7. After the provider has received notification via the DMAS-225 process by the local department of social services and enrollment confirmation from DMAS or the designated Srv Auth contractor, the provider shall inform the individual or family/caregiver so that services may be initiated.

8. The provider shall be responsible for notifying the local department of social services via the DMAS-225 when there is an interruption of services for 30 consecutive calendar days or upon discharge from the provider's services.

9. Home and community-based care services shall not be offered or provided to any individual who resides in a NF, an ICF/IID, a hospital, an assisted living facility licensed by VDSS that serves five or more individuals, or a group home licensed by DBHDS. Transition coordination and transition services may be available to individuals residing in some settings as approved by CMS through the Money Follows the Person demonstration program.

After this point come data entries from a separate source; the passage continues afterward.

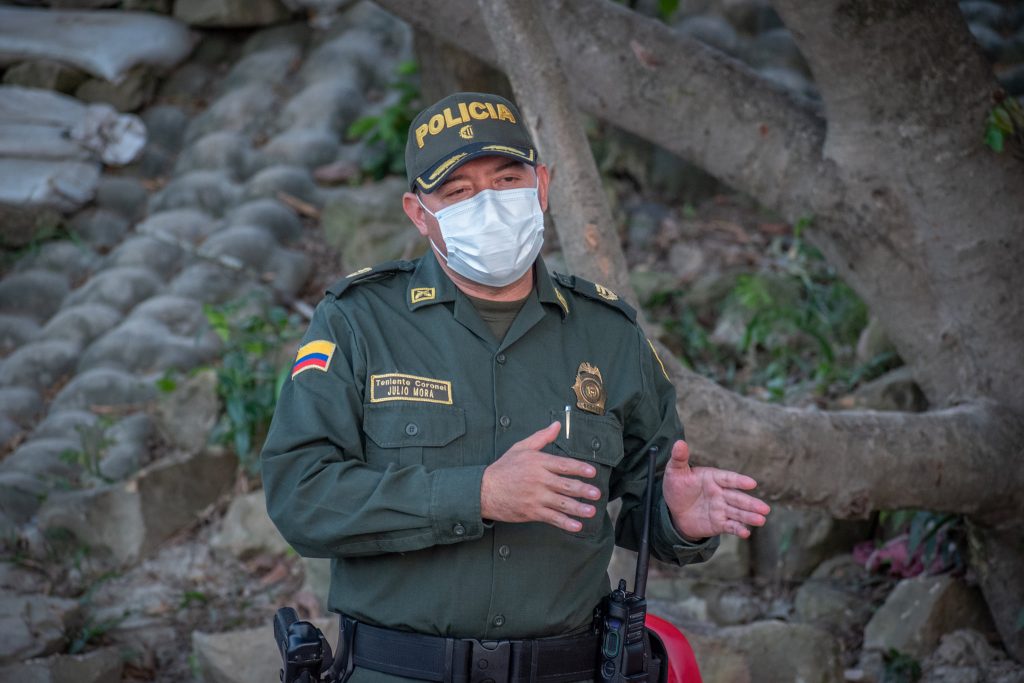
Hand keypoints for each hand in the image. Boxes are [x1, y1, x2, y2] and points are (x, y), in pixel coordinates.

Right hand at [481, 421, 601, 532]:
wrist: (483, 490)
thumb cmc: (503, 468)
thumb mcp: (520, 448)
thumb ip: (541, 437)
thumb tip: (557, 424)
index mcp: (537, 462)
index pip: (563, 464)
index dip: (579, 468)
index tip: (592, 472)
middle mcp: (538, 479)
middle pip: (565, 485)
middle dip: (582, 490)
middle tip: (597, 493)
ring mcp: (535, 497)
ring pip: (561, 503)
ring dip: (578, 508)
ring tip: (592, 511)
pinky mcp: (531, 512)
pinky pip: (551, 518)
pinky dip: (565, 523)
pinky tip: (577, 526)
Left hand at [662, 440, 769, 539]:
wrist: (674, 509)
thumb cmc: (677, 486)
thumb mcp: (675, 471)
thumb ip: (679, 458)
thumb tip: (679, 442)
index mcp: (713, 478)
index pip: (728, 478)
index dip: (739, 481)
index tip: (752, 483)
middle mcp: (720, 493)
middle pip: (737, 498)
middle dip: (751, 503)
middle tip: (765, 508)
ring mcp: (721, 509)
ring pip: (737, 512)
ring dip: (749, 516)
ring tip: (762, 519)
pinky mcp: (719, 523)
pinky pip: (729, 526)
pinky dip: (738, 529)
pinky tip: (746, 533)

10. Certain home and community-based services shall not be available to individuals residing in an assisted living facility licensed by VDSS that serves four or fewer individuals. These services are: respite, PERS, ADHC, environmental modifications and transition services. Personal care services shall be covered for individuals living in these facilities but shall be limited to personal care not to exceed five hours per day. Personal care services shall be authorized based on the waiver individual's documented need for care over and above that provided by the facility.

11. Individuals who are receiving Auxiliary Grants shall not be eligible for EDCD enrollment or services.

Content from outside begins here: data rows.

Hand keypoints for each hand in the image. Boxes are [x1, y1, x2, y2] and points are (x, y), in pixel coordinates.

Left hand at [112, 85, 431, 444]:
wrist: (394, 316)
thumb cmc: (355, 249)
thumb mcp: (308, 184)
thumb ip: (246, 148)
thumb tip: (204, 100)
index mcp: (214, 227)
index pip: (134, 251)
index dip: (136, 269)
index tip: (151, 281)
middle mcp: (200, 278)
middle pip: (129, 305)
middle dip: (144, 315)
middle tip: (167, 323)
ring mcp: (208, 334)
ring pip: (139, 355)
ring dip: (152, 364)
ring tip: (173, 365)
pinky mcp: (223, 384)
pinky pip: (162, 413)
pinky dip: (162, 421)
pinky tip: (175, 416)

D. Waiver individual responsibilities under the consumer-directed (CD) model.

1. The individual shall be authorized for CD services and the EOR shall successfully complete consumer employee management training performed by the CD services facilitator before the waiver individual/EOR shall be permitted to hire a personal care attendant for Medicaid reimbursement. Any services rendered by an attendant prior to dates authorized by Medicaid shall not be eligible for reimbursement by Medicaid. Individuals who are eligible for CD services shall have the capability to hire and train their own personal care attendants and supervise the attendants' performance including, but not limited to, creating and maintaining complete and accurate timesheets. Individuals may have a family member, caregiver, or another person serve as the EOR on their behalf.

2. The person who serves as the EOR on behalf of the waiver individual shall not be permitted to be (i) the paid attendant for respite services or personal care services or (ii) the services facilitator.

3. Individuals will acknowledge that they will not knowingly continue to accept CD personal care services when the service is no longer appropriate or necessary for their care needs and shall inform the services facilitator. If CD services continue after services have been terminated by DMAS or the designated Srv Auth contractor, the waiver individual shall be held liable for attendant compensation.

4. Individuals shall notify the CD services facilitator of all hospitalizations and admission to any rehabilitation facility, rehabilitation unit, or NF. Failure to do so may result in the waiver individual being liable for employee compensation.

Statutory Authority

§ 32.1-325 of the Code of Virginia; 42 USC § 1396 et seq.

Historical Notes

Derived from Volume 22, Issue 10, eff. February 22, 2006; amended, Virginia Register Volume 22, Issue 24, eff. September 6, 2006; Volume 25, Issue 20, eff. July 9, 2009; Volume 31, Issue 10, eff. February 12, 2015.